** Excerpted passage follows **

The terrible civil war in Syria appears to be reaching its crescendo as someone, probably the Assad Regime or its allies, or possibly the Syrian rebels are using Chemical weapons to kill non-combatants and rebel combatants. The evidence that the weapons have been used is apparently convincing enough for the UN to send in inspectors and for the US Secretary of State John Kerry to state that it is certain that they have been used.

Now NATO allies as well as representatives of Jordan and the Gulf States are meeting to decide what to do in response. Since most experts believe that the Assad regime is culpable for these attacks the belief is that the United Sates, NATO and the Arab Allies could be preparing for some kind of attack Syria. The Russians, long time supporters of Syria are pushing back against this and the Syrians are promising that any attack will result in a war that envelopes the region.

Chaos-in-Syria

What is happening in Syria is a tragedy and must be stopped. War crimes have certainly been committed by all sides in Syria and the direct involvement of Hezbollah and Iran on the side of the Assad regime and Al Qaeda affiliates on the side of the rebels complicate any response. However, that being said the question must be asked “just whose responsibility is to stop it?”

Some say the United States and NATO, others the Arab League while others the various factions of Syrians themselves.

My heart cries out for intervention in Syria if for nothing else but on humanitarian grounds. But the fact is intervention in Syria has to be much more thought out and organized than intervention that we have conducted since the fall of the Berlin Wall. It will not be a cake walk and quite likely will lead to consequences far worse than the average citizen or boneheaded Congressman has never given a cogent thought.

Syria is an incredibly complicated country. It is multi-ethnic and multi-religion. Arabs, Kurds, Druze and others live in patchwork communities and regions even as various sects of Sunni, Shia, Sufi and Salafist Moslems vie for power while the divided Christian minority , Catholics, Orthodox, Anglicans and others hope to live and remain in their own country.

As far as others in the Region besides Iran and Hezbollah, various Sunni and Shia Iraqi insurgents have crossed over into Syria, while Israel teeters on the bring of being drawn in to the conflagration.

No matter what happens there will be no winners in what is happening in Syria. There is a high probability that the Syrian civil war will overflow the borders of that unfortunate country and drag the region and possibly major world powers into the war. If that happens there are no winners, only losers. The biggest question is who will be the biggest loser?

That being said even tonight there are reports of military movements in the region even as NATO and Arab coalition partners gather to discuss a response. I am resigned to the fact that the Syrian Civil war will overflow Syria’s borders and draw in the powers of many countries. Just who I am not exactly sure at this time. In the US there is a marked tepid feeling among voters about getting involved. That may be a good thing. It may temper our response and make us deliberate the consequences of military action or inaction.

Bertrand Russell once said that “War does not determine who is right – only who is left.” I wonder if anyone in any of the nations currently involved or possibly that might be engaged in the war actually things about what Russell said.

The fact is that what is going on in Syria is the proverbial “Tar Baby.” There is no clean easy solution to the situation. Lobbing in a few hundred cruise missiles and launching airstrikes in support of the rebels is unlikely to have a profound strategic affect. Instead, unless NATO and its allies are willing to risk an actual ground war after the missile and air strikes then the fact of the matter is that those strikes will have little long term effect. If a ground invasion happens it will be bloody and not the cake walk that so many in Western Governments, media and populations that rely on a very small number of military professionals to fight their wars think it will be.

** End of Excerpted passage **

Please pull the stretch of the Syrian civil war piece from "No matter what" up to and including "the biggest loser?", copied word for word.

** Given material follows **

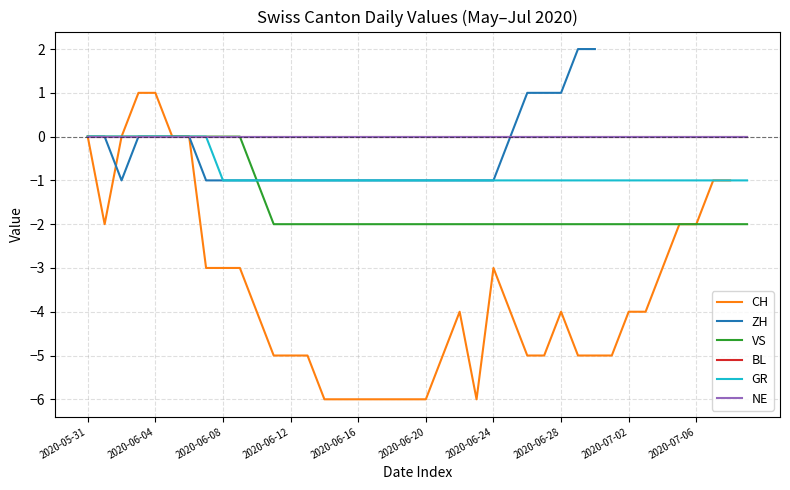

At which label does GR reach its peak?

2020-05-31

** End of Given material **

▶ [Task output]
No matter what happens there will be no winners in what is happening in Syria. There is a high probability that the Syrian civil war will overflow the borders of that unfortunate country and drag the region and possibly major world powers into the war. If that happens there are no winners, only losers. The biggest question is who will be the biggest loser?